Ein konsequenter Republikanismus wäre dementsprechend nicht die Rückführung aller Menschen auf die stumme Dynamik der Körper (alle, auch die, die vernünftig zu sprechen verstehen, werden gleichermaßen Schrei), sondern die konsequente Ablösung des politischen Diskurses von der mechanischen Verkettung der Körper und ihrer Artikulationen.
Die revolutionäre Szene wäre nicht die der Vereinigung der Körper zu einer Masse, die sich von irgendwelchen Punkten her in Bewegung setzt (später einmal wird man diese Punkte als Aristokraten identifizieren), um alles zu überrollen, sondern eine Praxis des Sprechens, die bewirkt, dass das politische Wort nur
im Zustand der Trennung vernommen wird.
Das
Noch eine Anstrengung...!, mit dem diese Praxis des Sprechens beginnt, würde sich auf eine Wiederholung im Zustand der Trennung beziehen – eine
virtuose Wiederholung dessen, was bereits auf der Ebene der verklebten Körper getan wurde (was zu tun ist, ist vollkommen klar): eine Wiederholung, die das Selbe leichter, eleganter, geübter vollzieht und den Vollzug, die Praxis des Sprechens (in dem, was sie mit den Körpern und durch die Körper bewirkt) von den Bewegungsgesetzen der Materie namens Volk emanzipiert.
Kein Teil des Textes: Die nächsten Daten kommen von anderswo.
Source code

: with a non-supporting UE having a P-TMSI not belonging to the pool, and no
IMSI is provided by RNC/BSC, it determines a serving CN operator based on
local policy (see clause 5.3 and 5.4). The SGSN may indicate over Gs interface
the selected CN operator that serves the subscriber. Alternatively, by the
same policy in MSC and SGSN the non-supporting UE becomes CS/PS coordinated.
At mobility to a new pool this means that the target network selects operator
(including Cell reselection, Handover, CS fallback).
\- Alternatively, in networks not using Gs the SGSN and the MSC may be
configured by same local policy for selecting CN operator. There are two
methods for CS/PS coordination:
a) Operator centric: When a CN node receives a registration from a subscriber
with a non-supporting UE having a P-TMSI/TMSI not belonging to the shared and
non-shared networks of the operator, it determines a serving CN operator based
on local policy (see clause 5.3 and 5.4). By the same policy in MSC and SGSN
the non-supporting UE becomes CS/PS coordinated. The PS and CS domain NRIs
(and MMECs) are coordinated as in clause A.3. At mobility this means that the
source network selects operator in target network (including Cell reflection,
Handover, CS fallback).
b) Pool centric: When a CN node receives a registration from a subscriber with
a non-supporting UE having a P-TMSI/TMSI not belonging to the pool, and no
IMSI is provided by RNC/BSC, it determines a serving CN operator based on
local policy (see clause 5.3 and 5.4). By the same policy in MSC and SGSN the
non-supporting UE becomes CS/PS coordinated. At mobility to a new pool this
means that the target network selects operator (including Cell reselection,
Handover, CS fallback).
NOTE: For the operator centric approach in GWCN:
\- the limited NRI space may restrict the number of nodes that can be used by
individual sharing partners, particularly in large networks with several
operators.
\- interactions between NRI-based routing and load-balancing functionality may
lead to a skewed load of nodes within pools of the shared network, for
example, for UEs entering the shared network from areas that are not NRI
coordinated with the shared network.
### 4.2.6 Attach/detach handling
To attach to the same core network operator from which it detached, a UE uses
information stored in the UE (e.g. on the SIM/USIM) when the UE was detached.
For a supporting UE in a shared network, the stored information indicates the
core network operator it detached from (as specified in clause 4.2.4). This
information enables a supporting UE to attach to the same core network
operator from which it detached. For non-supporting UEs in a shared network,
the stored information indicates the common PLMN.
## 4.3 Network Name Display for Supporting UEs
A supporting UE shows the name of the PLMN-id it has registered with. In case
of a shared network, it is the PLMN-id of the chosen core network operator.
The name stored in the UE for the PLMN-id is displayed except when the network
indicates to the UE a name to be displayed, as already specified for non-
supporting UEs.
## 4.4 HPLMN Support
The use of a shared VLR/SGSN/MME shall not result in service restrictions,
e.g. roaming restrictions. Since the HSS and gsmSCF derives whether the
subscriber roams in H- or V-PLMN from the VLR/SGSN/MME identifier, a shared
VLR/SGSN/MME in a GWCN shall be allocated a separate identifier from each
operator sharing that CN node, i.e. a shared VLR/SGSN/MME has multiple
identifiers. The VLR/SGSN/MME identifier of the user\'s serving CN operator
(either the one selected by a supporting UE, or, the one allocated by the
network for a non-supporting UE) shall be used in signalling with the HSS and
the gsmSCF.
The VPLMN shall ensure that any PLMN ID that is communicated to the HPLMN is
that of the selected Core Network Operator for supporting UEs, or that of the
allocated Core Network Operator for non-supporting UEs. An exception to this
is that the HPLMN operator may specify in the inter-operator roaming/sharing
Die Sadesche Szene der Unterweisung, wie die
Philosophie dans le boudoir sie entfaltet, verzichtet keineswegs auf das Volk und den Körper. Aber die Politik der Anstrengung, die der Sade'sche Republikanismus lehrt, beruft eine virtuose Praxis des Sprechens zur Ausführung jener Bewegungsfiguren, als die sich kollektive Handlungen technisch darstellen.
Ohne jene zweite, nochmalige, wiederhole Anstrengung, die Virtuosität in das Handeln einführt, ist mit dem Volk nichts zu erreichen. Ohne diese virtuose Wiederholung der revolutionären Bewegung bleibt die Bewegung ein mechanisches, auf eine soziale Physik der Masse zurückbuchstabierbares Phänomen.
Um Handlung zu werden, bedarf das revolutionäre Geschehen einer Praxis des Sprechens, die seine Szene rekonfiguriert und in den mechanischen Verbindungen zwischen den vielen Beteiligten die Freiheit, d.h. die Trennung evident macht, die der Bewegung ihre virtuose Leichtigkeit verleiht.